▶ Text section:
On physical exam, several red-brown patches were present on the bilateral flanks, buttocks, posterior thighs, anterior thighs, abdominal skin folds, and the back of her knees (i.e., “popliteal fossae”). There were scattered pink papules on her posterior shoulders, elbows, and ventral wrists, too. On her wrists, some of the papules coalesced to form plaques (see Figure 2).

Figure 2.Photographic images of red-brown patches on the bilateral posterior thighs (Left), anterior abdominal skin folds near the umbilicus bilaterally (upper Right), bilateral anterior wrists (upper Middle), and bilateral flanks (lower Middle/Right). Images were cropped and modified using the “Snipping Tool” feature on Microsoft.

These photographs were taken after the patient signed a written consent form releasing her photos for educational purposes and publication in the Spartan Medical Research Journal.

Contemplating the possible etiologies of this rash, the second author (MS) of this report obtained punch biopsies from a papule on her left posterior shoulder, a patch on her left flank, and a patch on her left thigh. All biopsies showed similar findings: a dense infiltrate of histiocytes forming palisading granulomas within the upper dermis. The epidermis did not show any atypical lymphocytes. Necrobiosis of connective tissue material was also appreciated (see Figure 3).

Figure 3.(Left) Histopathologic examination with H&E staining at 10x magnification of one of the punch biopsies taken. (Right) Higher power analysis shows central necrobiosis and mucin deposition.^6,8 The light purple cells in both images are histiocytes (circle in Right) and they are coalescing around pinkish-blue degraded collagen (square in Right).^6,8

Images were cropped and modified using the “Snipping Tool” feature on Microsoft.

These histopathologic findings, in accordance with the patient’s history and physical exam findings, confirmed a diagnosis of patch GA. The patient was prescribed topical betamethasone dipropionate 0.05% ointment twice daily, which is a more potent steroid than her previously used triamcinolone 0.1% cream. Weekly UV phototherapy was also recommended. However, the patient elected to proceed with topical therapy only as it would be too challenging to present for regular UV treatments give her home situation.

Unfortunately, the patient has not yet been able to come back into the clinic for in-person follow-up. However, she was contacted on the phone by the second author (MS) of this report several weeks after her initial visit and was able to provide information on the status of her condition. She reported that the topical betamethasone almost entirely cleared her eruption. As she was the main care provider for her husband on home hospice, she had been unable to leave her home much. The COVID-19 pandemic concerned her, too, as she feared leaving the house and contracting the COVID-19 virus. Overall, she was very pleased with the results of the treatment and expressed gratitude towards the care that was provided.

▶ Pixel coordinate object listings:
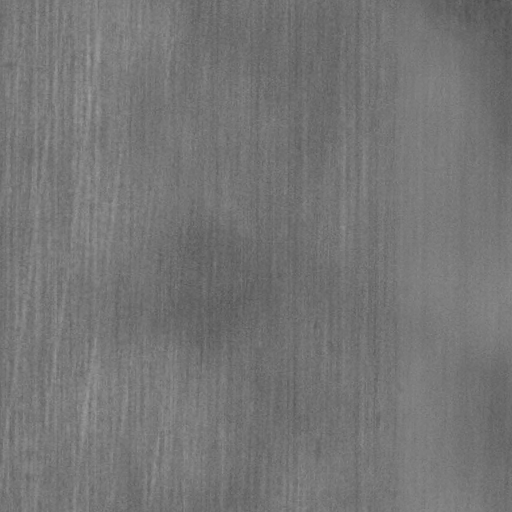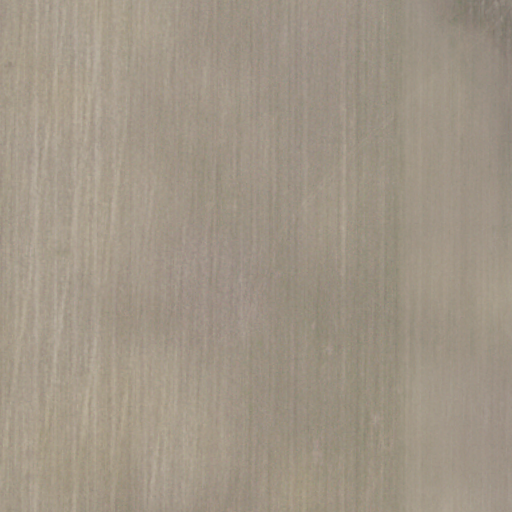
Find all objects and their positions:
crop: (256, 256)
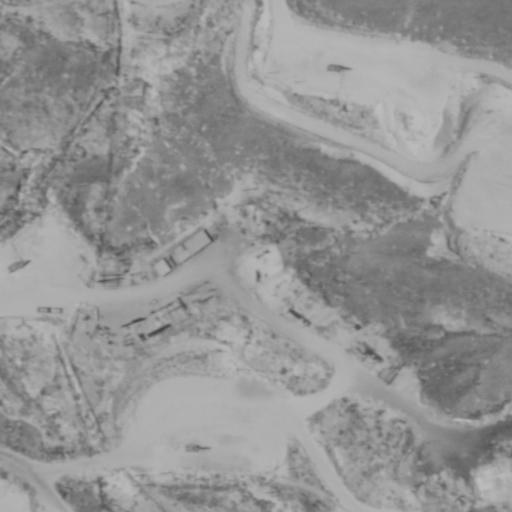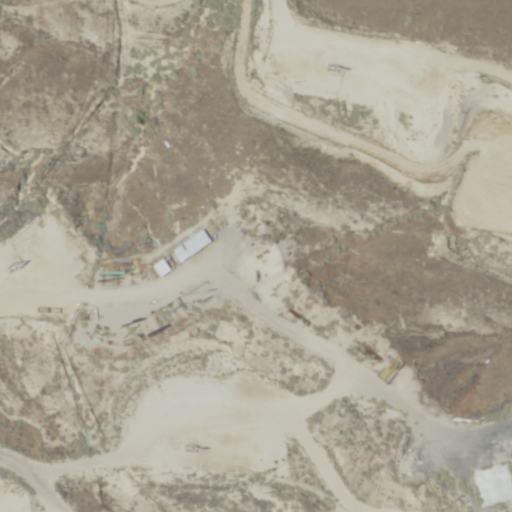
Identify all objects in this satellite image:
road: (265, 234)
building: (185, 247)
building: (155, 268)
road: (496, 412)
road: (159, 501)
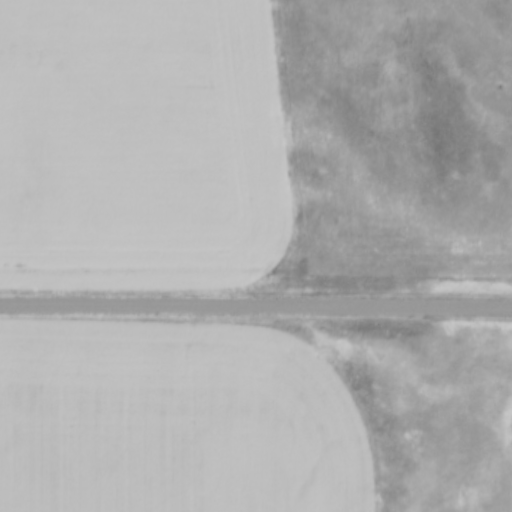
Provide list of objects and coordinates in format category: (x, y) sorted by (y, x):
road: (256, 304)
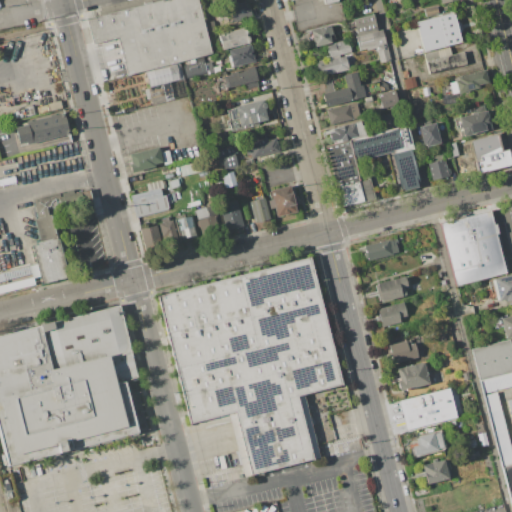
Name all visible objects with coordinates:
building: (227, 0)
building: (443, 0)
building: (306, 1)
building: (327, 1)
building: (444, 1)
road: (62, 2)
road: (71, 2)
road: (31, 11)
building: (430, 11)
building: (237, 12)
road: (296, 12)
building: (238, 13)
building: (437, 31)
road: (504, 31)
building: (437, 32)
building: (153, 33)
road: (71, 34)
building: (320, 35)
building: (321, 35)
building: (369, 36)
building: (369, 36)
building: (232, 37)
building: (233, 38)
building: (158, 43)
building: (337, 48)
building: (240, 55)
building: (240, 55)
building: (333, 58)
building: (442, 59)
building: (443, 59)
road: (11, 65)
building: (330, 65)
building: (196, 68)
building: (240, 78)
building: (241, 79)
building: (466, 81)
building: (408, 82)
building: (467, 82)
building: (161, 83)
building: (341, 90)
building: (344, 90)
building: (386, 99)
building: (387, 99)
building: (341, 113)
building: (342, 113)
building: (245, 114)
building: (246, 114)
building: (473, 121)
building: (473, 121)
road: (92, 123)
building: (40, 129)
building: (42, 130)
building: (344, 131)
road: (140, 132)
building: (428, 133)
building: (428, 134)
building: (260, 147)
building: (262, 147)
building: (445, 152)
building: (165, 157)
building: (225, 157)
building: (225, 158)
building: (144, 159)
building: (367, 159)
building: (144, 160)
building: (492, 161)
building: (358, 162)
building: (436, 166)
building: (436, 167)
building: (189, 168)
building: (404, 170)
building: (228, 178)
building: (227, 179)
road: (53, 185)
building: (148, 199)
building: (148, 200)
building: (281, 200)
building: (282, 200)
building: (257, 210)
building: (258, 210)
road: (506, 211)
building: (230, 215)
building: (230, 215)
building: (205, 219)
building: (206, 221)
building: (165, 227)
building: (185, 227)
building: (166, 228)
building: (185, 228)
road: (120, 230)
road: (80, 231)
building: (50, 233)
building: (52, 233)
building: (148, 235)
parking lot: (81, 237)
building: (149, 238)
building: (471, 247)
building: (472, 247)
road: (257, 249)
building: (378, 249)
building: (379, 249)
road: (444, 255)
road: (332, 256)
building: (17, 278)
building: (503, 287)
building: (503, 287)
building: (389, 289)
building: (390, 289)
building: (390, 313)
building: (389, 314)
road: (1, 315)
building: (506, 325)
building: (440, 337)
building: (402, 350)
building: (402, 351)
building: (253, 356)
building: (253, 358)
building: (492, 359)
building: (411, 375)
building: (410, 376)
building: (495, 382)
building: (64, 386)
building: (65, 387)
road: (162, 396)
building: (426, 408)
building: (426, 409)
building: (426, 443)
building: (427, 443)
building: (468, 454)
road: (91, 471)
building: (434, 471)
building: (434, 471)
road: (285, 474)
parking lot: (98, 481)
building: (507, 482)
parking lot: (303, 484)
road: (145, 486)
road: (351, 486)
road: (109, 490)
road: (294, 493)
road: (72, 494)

* * *

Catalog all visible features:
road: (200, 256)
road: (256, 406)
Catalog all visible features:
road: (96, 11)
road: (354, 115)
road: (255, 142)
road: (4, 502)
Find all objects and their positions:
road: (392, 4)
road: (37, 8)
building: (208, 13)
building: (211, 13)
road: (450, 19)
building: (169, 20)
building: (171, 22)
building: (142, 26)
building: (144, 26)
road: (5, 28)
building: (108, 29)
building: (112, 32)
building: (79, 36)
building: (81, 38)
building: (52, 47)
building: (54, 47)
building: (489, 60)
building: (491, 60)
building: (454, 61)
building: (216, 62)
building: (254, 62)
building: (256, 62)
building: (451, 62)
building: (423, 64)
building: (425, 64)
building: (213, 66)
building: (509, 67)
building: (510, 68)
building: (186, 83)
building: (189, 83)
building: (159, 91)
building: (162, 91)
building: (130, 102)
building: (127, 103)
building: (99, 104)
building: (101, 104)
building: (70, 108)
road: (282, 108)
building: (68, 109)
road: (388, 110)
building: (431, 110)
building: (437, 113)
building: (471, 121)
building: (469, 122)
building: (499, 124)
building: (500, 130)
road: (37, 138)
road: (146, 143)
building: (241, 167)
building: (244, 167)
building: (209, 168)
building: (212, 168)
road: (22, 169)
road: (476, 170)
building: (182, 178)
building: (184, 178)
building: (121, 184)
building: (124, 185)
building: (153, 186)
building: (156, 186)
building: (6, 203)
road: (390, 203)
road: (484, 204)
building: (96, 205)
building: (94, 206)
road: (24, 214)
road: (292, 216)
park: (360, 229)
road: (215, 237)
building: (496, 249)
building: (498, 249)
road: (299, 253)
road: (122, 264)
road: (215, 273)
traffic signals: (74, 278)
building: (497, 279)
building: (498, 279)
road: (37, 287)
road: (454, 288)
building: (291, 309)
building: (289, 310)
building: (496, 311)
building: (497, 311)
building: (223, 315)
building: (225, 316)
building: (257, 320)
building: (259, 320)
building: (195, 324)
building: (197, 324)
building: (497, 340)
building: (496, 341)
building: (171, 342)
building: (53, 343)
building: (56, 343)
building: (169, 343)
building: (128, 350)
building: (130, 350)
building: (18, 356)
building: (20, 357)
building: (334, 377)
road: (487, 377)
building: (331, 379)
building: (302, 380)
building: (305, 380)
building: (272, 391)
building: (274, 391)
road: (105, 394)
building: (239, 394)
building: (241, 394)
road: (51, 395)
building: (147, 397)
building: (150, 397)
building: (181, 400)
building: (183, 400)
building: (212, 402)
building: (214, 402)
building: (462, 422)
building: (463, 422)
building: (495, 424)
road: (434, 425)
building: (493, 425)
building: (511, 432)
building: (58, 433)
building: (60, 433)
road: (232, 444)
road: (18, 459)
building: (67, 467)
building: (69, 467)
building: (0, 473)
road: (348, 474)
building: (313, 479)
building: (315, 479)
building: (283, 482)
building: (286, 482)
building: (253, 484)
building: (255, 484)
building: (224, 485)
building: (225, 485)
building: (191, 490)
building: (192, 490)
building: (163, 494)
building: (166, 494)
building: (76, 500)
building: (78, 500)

▶ Required action A:
From the case report, pull out the passage starting at "Figure 2.Photographic images" and ending at "Medical Research Journal.", copying it word for word.
▶ Required action B:
Answer these questions using the case report:
(i) What ointment was the patient prescribed, and how often was she to use it?
(ii) How many punch biopsies were taken?
(iii) What kind of cells formed the palisading granulomas seen in the biopsies?

▶ Answer A:
Figure 2.Photographic images of red-brown patches on the bilateral posterior thighs (Left), anterior abdominal skin folds near the umbilicus bilaterally (upper Right), bilateral anterior wrists (upper Middle), and bilateral flanks (lower Middle/Right). Images were cropped and modified using the “Snipping Tool” feature on Microsoft.

These photographs were taken after the patient signed a written consent form releasing her photos for educational purposes and publication in the Spartan Medical Research Journal.

▶ Answer B:
(i) Topical betamethasone dipropionate 0.05% ointment, twice daily.
(ii) Three.
(iii) Histiocytes.